• HOW TO COMPLETE THIS TASK
Give the lines below again exactly, starting with the line that holds "bottom=440] | 25.40" and going on through the line that holds "bottom=454] | 24.52".

Content starts

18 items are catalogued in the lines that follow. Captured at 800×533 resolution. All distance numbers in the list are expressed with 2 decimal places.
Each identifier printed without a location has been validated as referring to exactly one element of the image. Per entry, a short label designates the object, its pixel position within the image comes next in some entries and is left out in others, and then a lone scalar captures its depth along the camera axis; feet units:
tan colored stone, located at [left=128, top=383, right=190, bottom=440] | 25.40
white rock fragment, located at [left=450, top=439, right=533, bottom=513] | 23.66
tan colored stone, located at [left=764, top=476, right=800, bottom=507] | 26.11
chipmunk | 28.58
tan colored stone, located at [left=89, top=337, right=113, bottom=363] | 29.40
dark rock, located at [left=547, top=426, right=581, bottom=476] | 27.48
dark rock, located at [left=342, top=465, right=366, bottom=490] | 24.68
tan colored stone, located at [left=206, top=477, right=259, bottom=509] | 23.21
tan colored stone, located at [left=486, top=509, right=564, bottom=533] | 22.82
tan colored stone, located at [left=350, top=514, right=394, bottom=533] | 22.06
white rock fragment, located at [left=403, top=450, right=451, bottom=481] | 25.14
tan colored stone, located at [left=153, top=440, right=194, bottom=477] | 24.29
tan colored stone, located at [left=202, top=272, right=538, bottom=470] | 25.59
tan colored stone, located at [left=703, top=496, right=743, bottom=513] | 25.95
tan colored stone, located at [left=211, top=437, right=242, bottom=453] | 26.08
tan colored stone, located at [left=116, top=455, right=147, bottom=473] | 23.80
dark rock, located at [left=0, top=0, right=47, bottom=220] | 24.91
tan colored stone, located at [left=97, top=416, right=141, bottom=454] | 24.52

Content ends
Content starts

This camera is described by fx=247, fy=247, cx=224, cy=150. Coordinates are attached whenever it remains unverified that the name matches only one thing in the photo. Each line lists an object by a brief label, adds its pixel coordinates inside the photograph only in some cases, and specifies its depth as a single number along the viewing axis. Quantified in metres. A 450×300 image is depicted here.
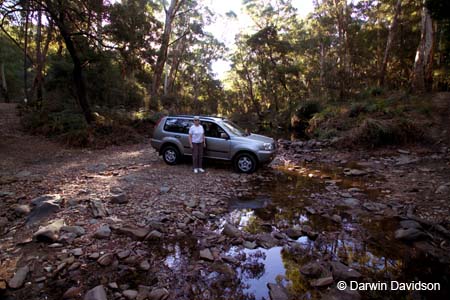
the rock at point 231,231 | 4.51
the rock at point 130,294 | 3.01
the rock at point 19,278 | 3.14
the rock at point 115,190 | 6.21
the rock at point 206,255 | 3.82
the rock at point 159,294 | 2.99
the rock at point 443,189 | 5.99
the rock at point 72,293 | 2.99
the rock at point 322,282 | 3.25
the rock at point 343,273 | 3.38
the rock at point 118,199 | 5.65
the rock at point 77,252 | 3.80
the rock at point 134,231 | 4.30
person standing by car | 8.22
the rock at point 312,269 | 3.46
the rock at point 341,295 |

Content ends

• OUTPUT FOR THIS TASK
tan colored stone, located at [left=128, top=383, right=190, bottom=440] | 25.40
white rock fragment, located at [left=450, top=439, right=533, bottom=513] | 23.66
tan colored stone, located at [left=764, top=476, right=800, bottom=507] | 26.11
chipmunk | 28.58
tan colored stone, located at [left=89, top=337, right=113, bottom=363] | 29.40
dark rock, located at [left=547, top=426, right=581, bottom=476] | 27.48
dark rock, located at [left=342, top=465, right=366, bottom=490] | 24.68
tan colored stone, located at [left=206, top=477, right=259, bottom=509] | 23.21
tan colored stone, located at [left=486, top=509, right=564, bottom=533] | 22.82
tan colored stone, located at [left=350, top=514, right=394, bottom=533] | 22.06
white rock fragment, located at [left=403, top=450, right=451, bottom=481] | 25.14
tan colored stone, located at [left=153, top=440, right=194, bottom=477] | 24.29
tan colored stone, located at [left=202, top=272, right=538, bottom=470] | 25.59
tan colored stone, located at [left=703, top=496, right=743, bottom=513] | 25.95
tan colored stone, located at [left=211, top=437, right=242, bottom=453] | 26.08
tan colored stone, located at [left=116, top=455, right=147, bottom=473] | 23.80
dark rock, located at [left=0, top=0, right=47, bottom=220] | 24.91
tan colored stone, located at [left=97, top=416, right=141, bottom=454] | 24.52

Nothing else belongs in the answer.